There was an AI, a sophisticated pattern-matching system that went through these files and flagged plausible cases of miscarried justice; every quarter or so, there was a couple of days of going through all the files that’d been flagged, casting a lawyer’s eye over them to see whether there was a case to be made. There was always at least a quarter’s worth of work, which should have been depressing, but made Charlie feel exhilarated.
Now, though, looking over this file, he just felt thoughtful. It was one thing to hope to catch your father out, to show him up, but this… the more he read, this was… someone had killed that girl, had set up this mechanic… no, tug driver… for her murder, in order to…
He sat very still, looking inside himself.
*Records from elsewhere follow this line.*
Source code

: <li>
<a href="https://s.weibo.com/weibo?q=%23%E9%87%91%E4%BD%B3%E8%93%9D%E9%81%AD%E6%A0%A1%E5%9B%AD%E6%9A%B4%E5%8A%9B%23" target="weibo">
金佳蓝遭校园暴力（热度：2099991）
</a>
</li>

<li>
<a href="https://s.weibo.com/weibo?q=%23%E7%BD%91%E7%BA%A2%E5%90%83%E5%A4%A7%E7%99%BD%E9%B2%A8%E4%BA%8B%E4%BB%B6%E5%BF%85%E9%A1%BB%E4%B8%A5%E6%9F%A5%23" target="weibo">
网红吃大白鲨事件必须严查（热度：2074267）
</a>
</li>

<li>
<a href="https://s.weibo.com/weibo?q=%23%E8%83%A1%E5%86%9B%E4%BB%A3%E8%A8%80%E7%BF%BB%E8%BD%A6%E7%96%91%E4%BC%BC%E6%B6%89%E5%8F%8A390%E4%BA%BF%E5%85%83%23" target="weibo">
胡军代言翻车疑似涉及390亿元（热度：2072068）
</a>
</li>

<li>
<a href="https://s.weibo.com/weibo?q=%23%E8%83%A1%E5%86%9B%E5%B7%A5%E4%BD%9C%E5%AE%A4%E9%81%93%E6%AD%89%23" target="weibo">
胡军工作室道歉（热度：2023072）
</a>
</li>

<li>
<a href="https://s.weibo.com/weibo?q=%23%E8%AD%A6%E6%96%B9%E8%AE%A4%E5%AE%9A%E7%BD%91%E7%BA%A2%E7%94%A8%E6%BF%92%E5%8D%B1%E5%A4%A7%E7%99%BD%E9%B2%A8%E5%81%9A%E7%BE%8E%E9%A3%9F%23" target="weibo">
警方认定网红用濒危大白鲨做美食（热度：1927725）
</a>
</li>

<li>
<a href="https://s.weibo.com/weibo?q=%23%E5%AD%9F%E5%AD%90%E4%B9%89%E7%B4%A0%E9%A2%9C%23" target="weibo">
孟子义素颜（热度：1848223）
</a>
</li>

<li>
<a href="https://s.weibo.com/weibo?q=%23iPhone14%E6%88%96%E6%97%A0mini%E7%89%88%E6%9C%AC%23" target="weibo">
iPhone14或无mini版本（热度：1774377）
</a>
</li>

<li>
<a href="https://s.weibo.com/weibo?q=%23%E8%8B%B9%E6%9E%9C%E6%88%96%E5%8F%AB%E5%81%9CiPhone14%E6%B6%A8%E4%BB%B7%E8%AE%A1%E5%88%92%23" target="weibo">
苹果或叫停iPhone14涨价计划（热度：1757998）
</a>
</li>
Up until now, he’d thought of himself as having an ordinary amount of father-directed anger, or at least, within normal bounds; some fathers and sons were natural friends, some were natural rivals, some would… this was something different. If he went forward with this… this was some Russian novel shit, was what this was.
“Hey, House,” he said, loudly.
“Yes, sir.” The speakers built into the wall spoke quietly in a very neutral woman’s voice.
“House, bring me everything we’ve got on the disappearance of the Bob Barker XVII.”
Charlie Kemper sat back in his chair, holding the Luz Duena file in his lap but not really reading it, just staring at it, and he wondered what kind of person he was.